The travel fellowship has provided time: time to draw, time to write, time to reflect, time to speculate, and time to listen.
My intentions with the travel fellowship were to understand the subtle qualities of architecture, how they affect our nervous system, our emotion, and our physical senses. The nature of the fellowship has allowed me to let those qualities sink into the body, letting my eyes wander, and recognize the subtle qualities of light between each space or feel the small marks of craft from the local building methods.
Unlike other forms of travel, I had the opportunity to visit multiple places with a specific focus. Transcending the tourist expectation of visiting a place, I began to recognize a common thread between vastly different landscapes and spaces, creating new relationships between experiences. While my intentions were to silo architectural qualities to understand their effects, I realized throughout the travel that the space between is also crucial to understanding the subtle differences between phenomena.
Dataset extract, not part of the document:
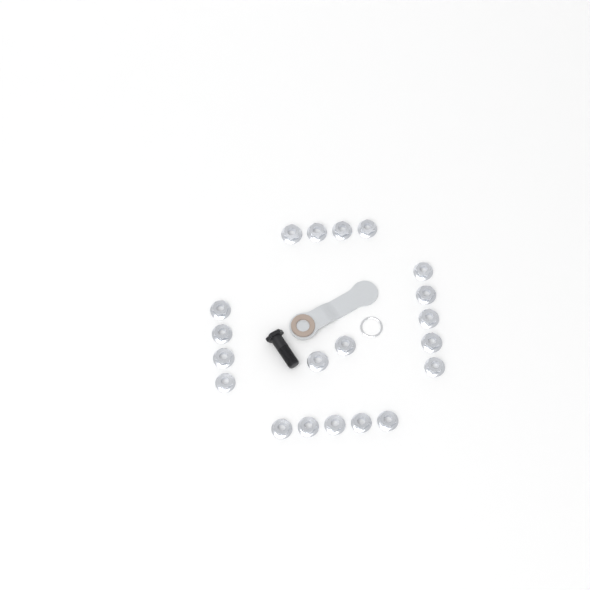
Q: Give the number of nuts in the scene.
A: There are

In an effort to probe architectural experience, my attempts to silo architectural qualities into their own categories was only an exercise in analysis. Through travel and discussions with professionals, I realize that experience is a separate reality from the physical world we occupy. In this sense, “Indexical Architecture” acts as a toolkit to understand the components of a memory but not actually create new memories: one does not directly affect the other. The nature of experience resolves to a different reality which is influenced by the entanglements of individual identity and cultural characteristics. Our experience is rooted in the metaphoric in-between between our identity (non-site) and the phenomena of our physical world we occupy (site-actual).
Our embodied experience lives within the relationship between our external landscapes and our internal landscapes. Architecture, as an object, is not the experience, but rather, an opportunity to bring meaningfulness to our identities and emotions.
While the travel is completed, the questioning continues. The time spent fulfilling the SOM Prize for Architecture has critically shaped the way that I understand space in relation to the body and will continue to be a crucial reference for prioritizing sensory curiosity between person and place.